Table 1 Electrochemical impedance parameters of Fe3O4/CNFs nanocomposites before cycling and after the 55th cycle
$$D = \, 0. 5 { }(RT/AF^{ 2} \sigma C)^{ 2}$$
(1)
$$i^{\text{o}} = RT/nFR_{ct}$$
(2)

where n is the number of electrons per molecule during reaction; A is the active surface area of the electrode; R is the gas constant; T is the absolute temperature; F is the Faraday constant; and C is the molar concentration of Li+ ions. From Fig. 5c, we can see that the Warburg impedance coefficient (σ) is 375.18 Ω s−0.5 after 55 cycles, and it has a lower value than that (610.33 Ω s−0.5) before cycling. The obtained diffusion coefficient (D = 1.05 × 10−12 cm2 s−1) after cycling explains the higher mobility of Li+ ions than that before cycling (D = 3.96 × 10−13 cm2 s−1). Moreover, the exchange current density (i o) is 7.31 × 10−3 mA cm−2 after cycling, which is higher than 1.10 × 10−5 mA cm−2 before cycling.
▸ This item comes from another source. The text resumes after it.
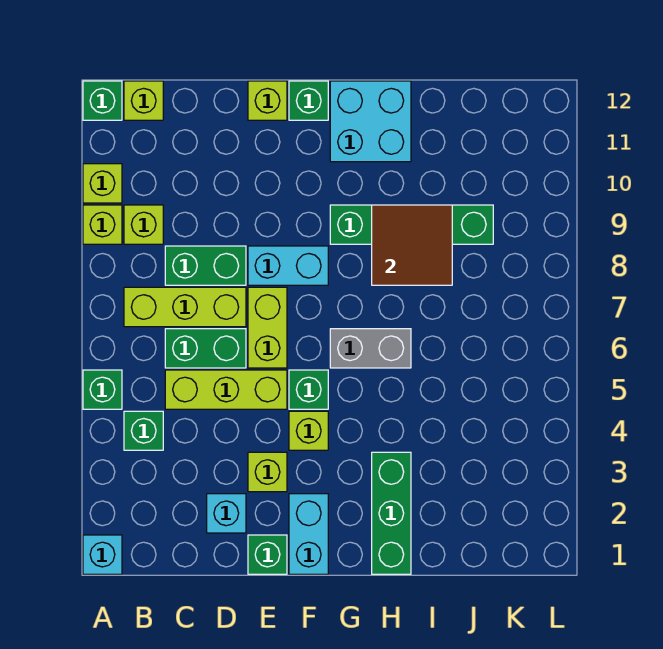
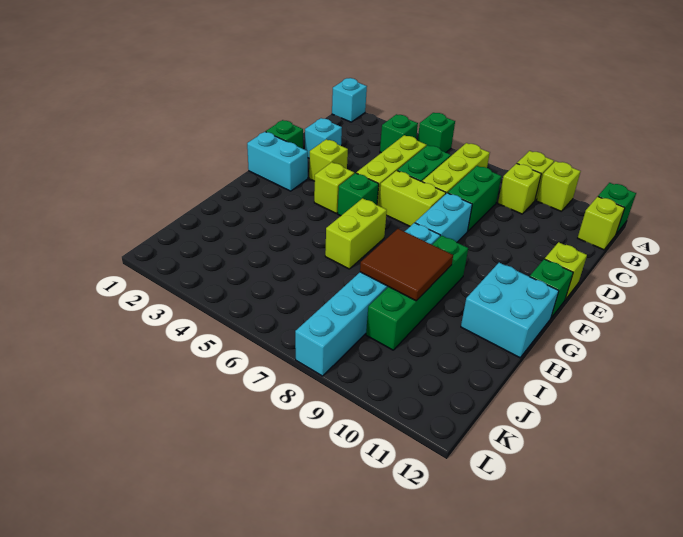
grey 1x2 brick [330,329,411,368] -> lime 1x2 brick [325,198,387,269]
none -> cyan 1x6 brick [295,223,440,376]
green 1x3 brick [372,452,411,574] -> none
It is generally believed that the process of charge transfer occurs mainly on the active materials/electrolyte interfaces, so the surface morphology and microstructure of the electrode materials are the most important factors affecting the electrochemical impedance during the discharge/charge process (Xiang et al. 2011b). The conversion reaction occurred during the first lithiation/delithiation process and the electrode volume expansion/shrinkage make Fe3O4 particles convert to ultrafine nanograins (Su et al. 2013), which can increase the surface area of the active materials, shorten Li+ diffusion route, and facilitate charge transfer on active materials/electrolyte interfaces. In other words, the structural modification in the Fe3O4/CNFs electrode owing to the lithiation/delithiation processes leads to the decrease of charge transfer resistance and significant enhancement of the diffusion coefficient and exchange current density. So the charge transfer reaction after cycling is much stronger than that before cycling. The higher diffusion coefficient and exchange current density and lower charge transfer resistance after the 55th cycle account for the stable cycling and excellent rate performances of the Fe3O4/CNFs nanocomposites.

Conclusion

In summary, we have successfully synthesized Fe3O4/CNFs nanocomposites by a facile two-step method involving the solvothermal synthesis and subsequent thermal annealing. The CNFs are found to be attached by many uniform Fe3O4 nanoparticles around 80–100 nm. The as-prepared Fe3O4/CNFs nanocomposites demonstrate extraordinary electrochemical performance, such as high capacity, long cycling stability (684 mAh g−1 after 55 cycles at 100 mA g−1), and excellent rate capability. The greatly improved electrochemical performance can be attributed to the interconnected 1D nanostructures that provide efficient pathways for Li-ion diffusion and electron transfer, and can also accommodate the volumetric change of Fe3O4 nanoparticles during cycling. Our results reveal a new approach to Fe3O4/CNFs nanocomposites with great potential as anode material in LIBs.